I have the following structure:
T = struct('Time',{20, 40, 50, 80, 120, 150, 190, 210, 250, 260, 270, 320, 350, 380, 385, 390, 395},...
'Trial',{'correct','incorrect','incorrect','correct','correct','correct','incorrect','incorrect','correct','correct','correct','incorrect','incorrect','correct','correct','incorrect','incorrect'});
I would like to perform the following two tasks:
I want to get the probability of having an 'incorrect' per each 100 ms time window (interval).
For example, for the first time window, the first 100 ms, there is 4 trials and 2 are 'incorrect' out of 4 so it would be 2/4 = 0.5
I want to plot a bar graph of the probabilities for each 100 ms time window. The x axis would be time and each bar's width would be 100 ms and its height is the probability for that specific window.
I really appreciate any help.

This goes against my policy in answering questions without any effort made by the question poser, but this seems like an interesting question, so I'll make an exception.
First, split up each of the Time and Trial fields so that they're in separate arrays. For the Trial fields, I'm going to convert them into labels 1 and 2 to denote correct and incorrect for ease of implementation:
time = [T.Time].';
trial = {T.Trial}.';
[~,~,trial_ID] = unique(trial);
Next, what you can do is take each entry in the time array and divide by 100 while taking the floor. Values that belong to the same ID mean that they belong to a group of 100 ms. Note that we also need to add 1 for the next step... you'll see why:
groups = floor(time/100) + 1;
Now, here's probably one of the most beautiful functions you can ever use in MATLAB: accumarray. accumarray groups portions of an array based on an ID and you apply a function to all of the values per group. In our case, we want to group all of the correct and incorrect IDs based on the groups array, then from there we determine the total fraction of values that are incorrect per group.
Specifically, what we're going to do is for each group of values specified in groups, we will take a look at the correct and incorrect numeric labels and determine how many were incorrect by summing over how many were equal to 2 for each group, then dividing by how many there were per group. The groups need to start at index 1, which is why we had to add 1 to groups. Without it, the first group would actually start at 0, and MATLAB starts indexing at 1, hence the offset:
per = accumarray(groups, trial_ID, [], #(x) sum(x == 2) / numel(x));
per contains the fraction that were correct per group, and we get:
>> per
per =
0.5000
0.3333
0.2500
0.6667
Very nice! Doing a quick hand calculation will demonstrate that you get the correct results.
Now the last part is to plot the probabilities on a bar graph.

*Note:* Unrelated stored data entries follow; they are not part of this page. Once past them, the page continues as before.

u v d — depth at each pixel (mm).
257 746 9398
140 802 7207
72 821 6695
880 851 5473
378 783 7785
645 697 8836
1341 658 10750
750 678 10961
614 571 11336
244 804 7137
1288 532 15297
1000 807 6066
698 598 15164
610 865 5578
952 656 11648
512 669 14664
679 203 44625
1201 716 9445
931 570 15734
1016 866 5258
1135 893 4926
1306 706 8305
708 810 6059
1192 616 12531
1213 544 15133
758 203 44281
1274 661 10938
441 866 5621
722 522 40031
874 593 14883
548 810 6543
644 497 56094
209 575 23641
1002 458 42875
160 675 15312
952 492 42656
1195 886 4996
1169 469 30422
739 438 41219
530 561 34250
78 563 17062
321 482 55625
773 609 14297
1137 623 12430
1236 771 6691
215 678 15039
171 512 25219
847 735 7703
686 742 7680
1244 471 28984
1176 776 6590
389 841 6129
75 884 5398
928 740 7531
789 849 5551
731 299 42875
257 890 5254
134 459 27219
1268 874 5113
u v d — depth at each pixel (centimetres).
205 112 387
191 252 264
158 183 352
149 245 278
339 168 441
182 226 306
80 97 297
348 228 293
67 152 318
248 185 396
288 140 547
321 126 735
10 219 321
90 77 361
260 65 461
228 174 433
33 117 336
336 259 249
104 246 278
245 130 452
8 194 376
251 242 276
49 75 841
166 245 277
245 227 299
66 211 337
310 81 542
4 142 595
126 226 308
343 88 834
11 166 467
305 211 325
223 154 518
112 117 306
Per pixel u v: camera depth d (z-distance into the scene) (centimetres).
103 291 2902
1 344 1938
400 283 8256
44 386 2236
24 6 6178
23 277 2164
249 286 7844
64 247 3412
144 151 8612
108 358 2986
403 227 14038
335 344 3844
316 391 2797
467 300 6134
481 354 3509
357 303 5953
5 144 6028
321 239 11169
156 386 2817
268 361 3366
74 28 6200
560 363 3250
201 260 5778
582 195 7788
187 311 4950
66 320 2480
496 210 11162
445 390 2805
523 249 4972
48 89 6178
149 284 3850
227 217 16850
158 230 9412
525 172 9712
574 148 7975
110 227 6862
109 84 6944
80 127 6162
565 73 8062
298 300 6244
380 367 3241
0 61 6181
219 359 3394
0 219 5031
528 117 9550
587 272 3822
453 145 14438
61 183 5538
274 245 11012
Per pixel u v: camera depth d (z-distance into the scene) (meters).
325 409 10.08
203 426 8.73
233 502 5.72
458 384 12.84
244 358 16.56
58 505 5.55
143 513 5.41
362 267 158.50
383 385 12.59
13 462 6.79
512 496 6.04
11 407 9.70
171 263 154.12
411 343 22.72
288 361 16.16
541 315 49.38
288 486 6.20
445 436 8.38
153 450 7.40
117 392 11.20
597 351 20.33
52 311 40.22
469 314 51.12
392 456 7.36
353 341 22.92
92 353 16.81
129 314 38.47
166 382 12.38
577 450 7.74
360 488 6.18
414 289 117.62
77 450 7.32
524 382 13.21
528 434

That's very simply:
bar(100*(1:numel(per)), per);
xlabel('Time (ms)');
ylabel('Probability');
I create a vector that starts from 100 and goes up in multiples of 100 up until as many groups as we have. In our case, we have 4 as the time goes up to 395 ms.
As such, we get:

Related

How can I write a loop to get samples from different range of a variable to draw histograms for them in another dataset?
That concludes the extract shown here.